Pero qué difícil es encontrar esas conversaciones que queman, que ni siquiera requieren de florituras. No pasan por un protocolo, ni encajan en los silencios. Sacuden durante días y causan fricción, pero su fuerza se disuelve con el tiempo en nuestra memoria. Extraigo lo siguiente de mi diario de aquellas semanas: “Me gustaría tener la capacidad de describir exactamente qué fue lo que pasó, verlo en diferido desde fuera, inmortalizar cada frase”.
Ahora entiendo que se editen correspondencias como si fuera oro, si el sendero por los linderos del diálogo es lo más cerca que estamos de la ascensión espiritual. Y lo peor de todo es que se trata de una dinámica que se replica por ambas partes y que una vez que uno de los dos decide callar, el hechizo cesa.
Me estoy acordando de eso de Emilia Pardo Bazán que dice: “El quererme a mí tiene todos los inconvenientes y las emociones de casarse con un marino o un militar en tiempos de guerra. Siempre doy sustos”. Sustos, problemas o una pregunta en cuanto abres los ojos, elige tu aventura.
Yo creo que la gente se ha vuelto tan prudente, tan distraída y tan ocupada en decir lo justo, que han perdido el pulso de la palabra intencionada, las ganas de pasárselo bien y el interés genuino en sacar algo del otro que aún no se sabe qué es.
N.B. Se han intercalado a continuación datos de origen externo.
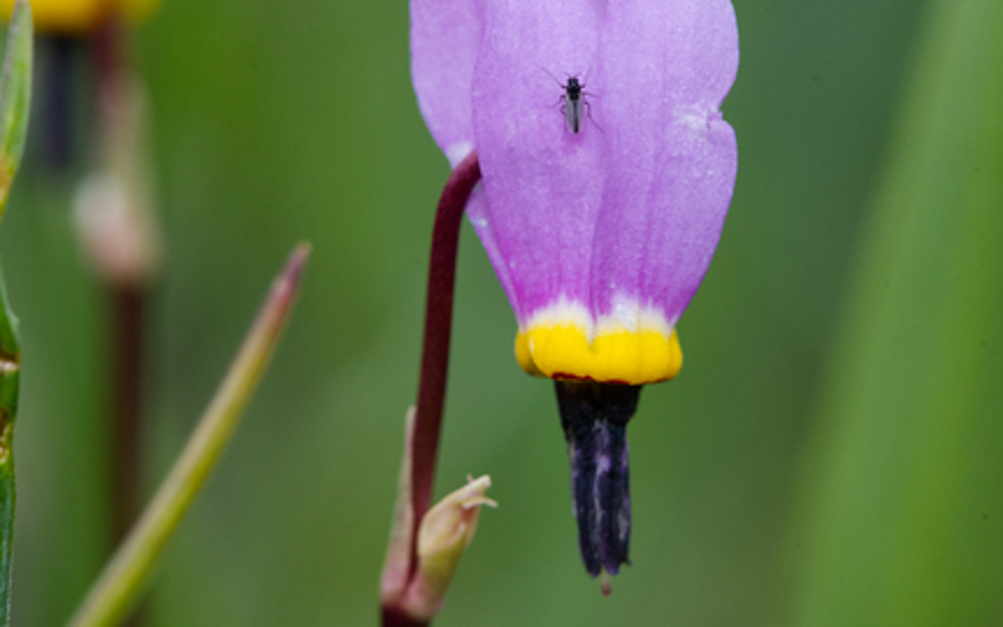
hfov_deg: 16.8
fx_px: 3390
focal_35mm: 124
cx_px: 560
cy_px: 262
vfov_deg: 10.6
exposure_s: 1/160
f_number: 16
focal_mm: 105
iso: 1600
Al estar condicionados por el ritmo, encima nos obligamos a ser agudos, precisos, y con el tiempo ganamos en soltura y frescura para llevar la palabra a donde nos plazca, hasta el fin del ego incluso.
Pero es que nos encanta matar moscas a cañonazos, teorizar vagamente y dar un block rápido por esa puta red social. No me seas cutre, hija, y la próxima vez, en lugar de subir pullitas a internet sin un destinatario claro, dime día y hora para hacernos unas cervezas y me espetas lo que te dé la gana a la cara. Estoy segura de que nos caeríamos mejor.
Hay que ir a por el cuerpo y en contra de la imagen. Pero esto del desacuerdo es un arte que debe ser entrenado, como la escritura, o sino, se atrofia. Por eso ahora me cuesta tanto escribir, porque he pasado todo este tiempo discutiendo en bares.